48. She also says she only found out about Mr A’s cardiac arrest as she rang to see he had come back from his ECHO. She also says that the person who informed her of the cardiac arrest was rude and blunt.
49. The Trust acknowledged in its response that Mr A being transported between the two hospitals throughout his stay was not ideal. It explained this was where the optimal care for his condition at each point would be. The Trust also apologised if it did not communicate clearly with Mrs A towards the end of his life.
50. In the clinical records, there is no record of the phone call that Mrs A made to the Trust when she was informed of Mr A’s cardiac arrest. Even if there was a record of the call we would find it difficult to reach a judgement on whether there was a failing, as the Trust was not clear on who received the call from Mrs A.
51. We discussed Mrs A’s concerns regarding the communication with the Trust. The Trust said, whilst it could appreciate the family’s concerns about the communication regarding the transfers between the two different hospital sites, much of it was out of it’s control. It gave the example of the transport between the two sites and often having to wait for an appropriate slot and that emergencies on the day can mean that an arranged transfer is then delayed.
52. From looking at the clinical records, we can see that there are thorough handover notes each time Mr A was transferred between wards and detailed observations and conversations between clinicians recorded throughout the time that he was at the Trust. We can also see that each time that Mr A was transferred between wards, it was out of necessity, but the fact that it was between two different sites added to the family’s confusion at an already very distressing time.
53. The Trust acknowledged Mrs A’s frustration and has previously apologised for this.
54. We next discussed with the Trust about the poor communication towards the end of Mr A’s life. As we explained earlier, the Trust previously acknowledged it did not communicate clearly at the end of Mr A’s life. It said it had recently implemented more training around end of life care with staff throughout the Trust.
55. The Trust also said that in March 2024 it implemented an electronic form called ‘Care of the dying person – medical and MDT digital plan of care’. This includes a prompt to discuss a number of key things with the patient and those important to them, including side effects of medicines, along with an initial and ongoing communication plan to raise awareness of the electronic form across the Trust.
56. The Trust also agreed to a financial remedy of £120 to Mrs A for the distress that the poor communication during the time that Mr A was in hospital caused her.
57. Our NHS Complaint Standards explain organisations should find suitable and appropriate ways to put things right for people who raise a complaint. For financial outcomes, our Severity of Injustice Scale sets out the amounts we might expect.
58. Mrs A told us how the communication from the Trust whilst Mr A was at the Trust, made a difficult time so much harder. The distress we consider Mrs A experienced from the poor communication matches with level two of that scale. This describes cases involving minor failures in communication which caused a small degree of distress or worry against a background of bereavement. This level of the scale is between £120 and £550. We consider a total remedy of £120 to Mrs A is in line with our guidance here.
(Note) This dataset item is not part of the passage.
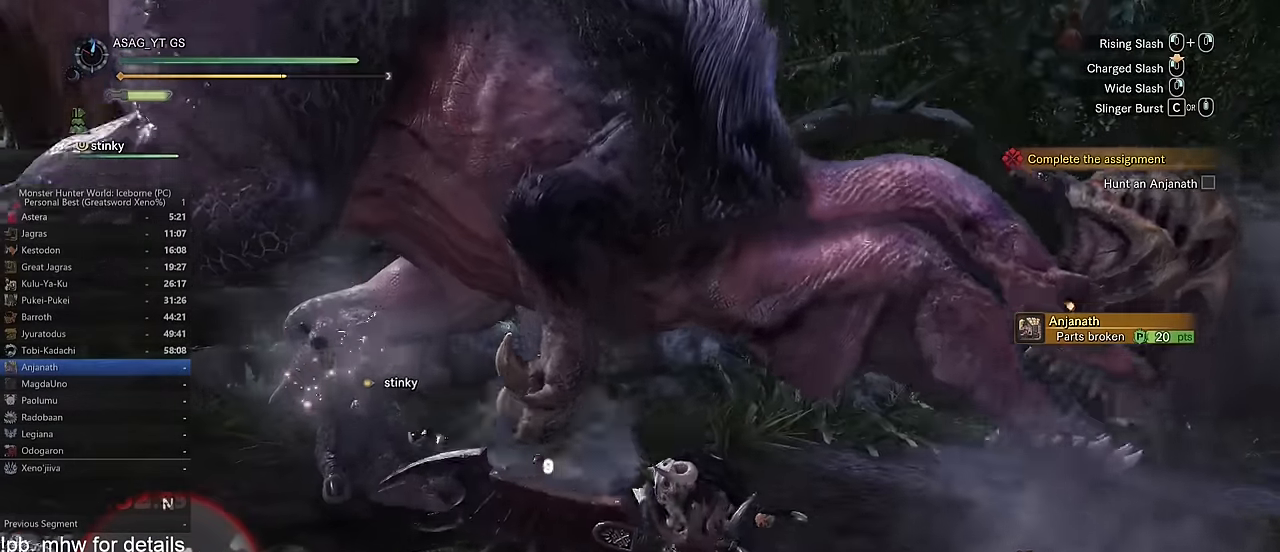
{"keys": ["w"], "mouse": [], "events": [[134, "c", "down"], [284, "c", "up"], [317, "c", "down"], [401, "c", "up"], [451, "c", "down"], [501, "c", "up"]]}
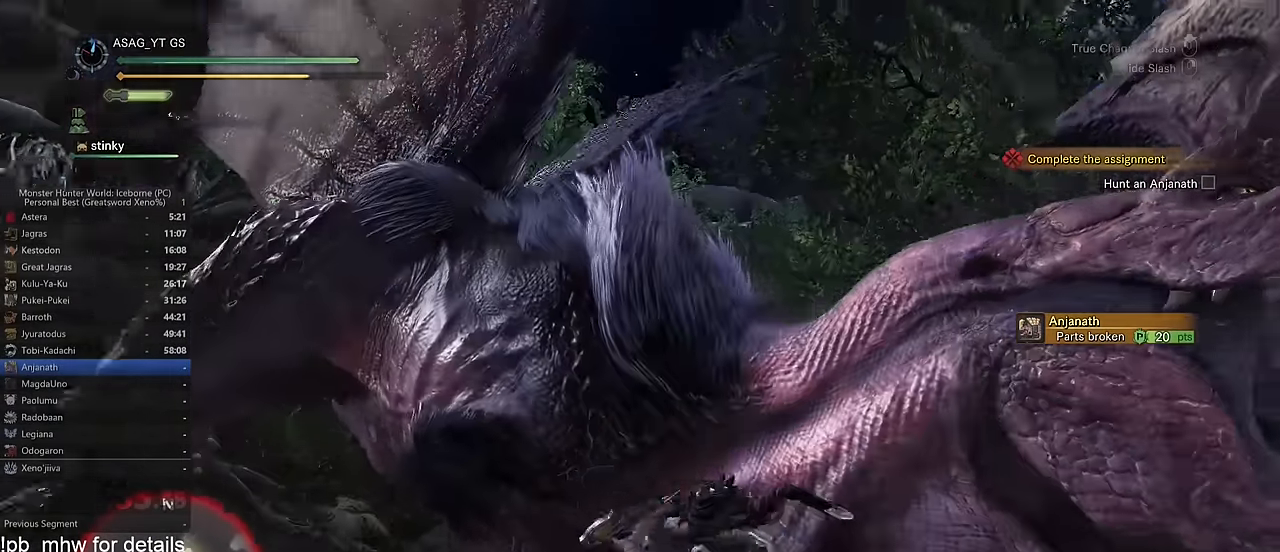
{"keys": ["w"], "mouse": [], "events": [[100, "c", "down"], [150, "c", "up"]]}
59. We feel that this is an appropriate resolution to the poor communication that Mrs A feels she received from the Trust. This is alongside the reassurance the Trust has given on service improvements and the apology it has already provided to Mrs A. Based on this, we consider we have resolved this part of her complaint. We will not take any further action.
60. We understand that this has been an extremely challenging time for Mrs A and her daughter. We would like to thank her for bringing this complaint to our attention.